I'm speaking under correction, but I think that Windows 3.0 handles memory
for Windows programs in all three modes (Real, Standard, 386)..
Windows 2.x was different, though, I recall - It had an EMS manager only (simply said),
so both DOS and Win16 programs had to support EMS in some way or another.
(By the way, OS/2 2.0 also claimed to have superior Windows /386 and 3.0 compatibility
over real Windows, since it did handle the whole memory managment for its own special build of Windows 3.0.)
Anyway, I was able to run lots* of Windows programs in Windows 3.0 Real-Mode,
including those that were meant for Windows 1.x/2.x.
My AST Rampage 286 (EEMS/LIM4), the chipset EMS of a 286 and EMM386 were able to provide
the type of EMS needed by Win3 RM. So I assume, normal EMS page frame (64KiB)
*might* do as well, albeit with impaired performance.
That being said, I tried this with 286-586 systems only.

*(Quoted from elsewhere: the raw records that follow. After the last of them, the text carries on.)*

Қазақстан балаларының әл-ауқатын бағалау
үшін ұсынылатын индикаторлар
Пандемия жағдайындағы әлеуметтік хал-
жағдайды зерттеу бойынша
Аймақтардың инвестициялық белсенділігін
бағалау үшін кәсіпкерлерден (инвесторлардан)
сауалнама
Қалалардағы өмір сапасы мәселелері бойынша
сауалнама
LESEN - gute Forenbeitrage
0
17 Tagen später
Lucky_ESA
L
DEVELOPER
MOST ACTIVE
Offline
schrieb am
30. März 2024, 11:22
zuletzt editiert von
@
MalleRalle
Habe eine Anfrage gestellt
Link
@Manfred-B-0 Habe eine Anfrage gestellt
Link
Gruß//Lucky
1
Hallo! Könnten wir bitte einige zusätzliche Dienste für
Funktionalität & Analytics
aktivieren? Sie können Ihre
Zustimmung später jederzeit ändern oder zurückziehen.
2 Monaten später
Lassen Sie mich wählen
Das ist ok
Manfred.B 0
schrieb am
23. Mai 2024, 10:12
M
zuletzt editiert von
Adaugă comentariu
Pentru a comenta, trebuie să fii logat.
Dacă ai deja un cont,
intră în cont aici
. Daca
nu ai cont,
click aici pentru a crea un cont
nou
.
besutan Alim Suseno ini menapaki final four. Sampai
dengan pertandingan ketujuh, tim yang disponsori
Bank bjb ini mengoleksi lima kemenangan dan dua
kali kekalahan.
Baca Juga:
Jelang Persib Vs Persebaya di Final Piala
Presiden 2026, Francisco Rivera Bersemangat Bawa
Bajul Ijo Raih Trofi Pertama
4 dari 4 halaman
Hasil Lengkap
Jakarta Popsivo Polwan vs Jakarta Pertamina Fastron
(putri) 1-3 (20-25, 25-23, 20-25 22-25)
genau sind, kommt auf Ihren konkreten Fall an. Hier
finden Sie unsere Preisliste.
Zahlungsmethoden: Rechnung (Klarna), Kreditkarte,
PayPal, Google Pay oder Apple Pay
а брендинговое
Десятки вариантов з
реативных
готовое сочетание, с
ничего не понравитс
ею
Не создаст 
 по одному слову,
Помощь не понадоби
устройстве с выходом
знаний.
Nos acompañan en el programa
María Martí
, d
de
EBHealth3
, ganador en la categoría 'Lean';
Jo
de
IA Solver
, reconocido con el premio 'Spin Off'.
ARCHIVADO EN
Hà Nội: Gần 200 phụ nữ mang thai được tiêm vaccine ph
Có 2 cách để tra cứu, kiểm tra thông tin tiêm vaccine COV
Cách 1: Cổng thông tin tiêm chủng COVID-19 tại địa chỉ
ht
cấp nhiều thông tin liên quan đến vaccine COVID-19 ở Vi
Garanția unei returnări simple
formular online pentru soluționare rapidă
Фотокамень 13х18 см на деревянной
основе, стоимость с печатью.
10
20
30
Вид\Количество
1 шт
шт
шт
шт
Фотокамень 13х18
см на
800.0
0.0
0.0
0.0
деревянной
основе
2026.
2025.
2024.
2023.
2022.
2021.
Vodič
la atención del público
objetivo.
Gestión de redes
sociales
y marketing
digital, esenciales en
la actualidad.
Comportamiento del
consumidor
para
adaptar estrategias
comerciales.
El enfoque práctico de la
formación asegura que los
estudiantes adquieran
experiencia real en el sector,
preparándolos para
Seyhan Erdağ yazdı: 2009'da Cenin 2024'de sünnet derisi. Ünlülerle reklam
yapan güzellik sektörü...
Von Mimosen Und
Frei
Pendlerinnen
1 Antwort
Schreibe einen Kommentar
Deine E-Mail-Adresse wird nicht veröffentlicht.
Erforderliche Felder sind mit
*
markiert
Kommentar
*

No XTs or Lo-Tech cards yet.
EMM386+MemMaker also made my copy of Windows 2.03 see EMS (in about dialog).
More information (a little bit; some videos of mine):
Re: Windows 3.1 on a 386 with 640K RAM - Possible?
https://www.youtube.com/watch?v=XqFSWnMpVic
https://www.youtube.com/watch?v=zzCvFL30KKA
https://www.youtube.com/watch?v=DSQCKlhmEq8
https://www.youtube.com/watch?v=OsFQD0eNg2w
(* Of the ones that run in Real-Mode. Many later programs need Standard-Mode, at least.
Turbo Pascal for Windows could compile 8086/Real-Mode programs, but not Delphi and Visual Basic.)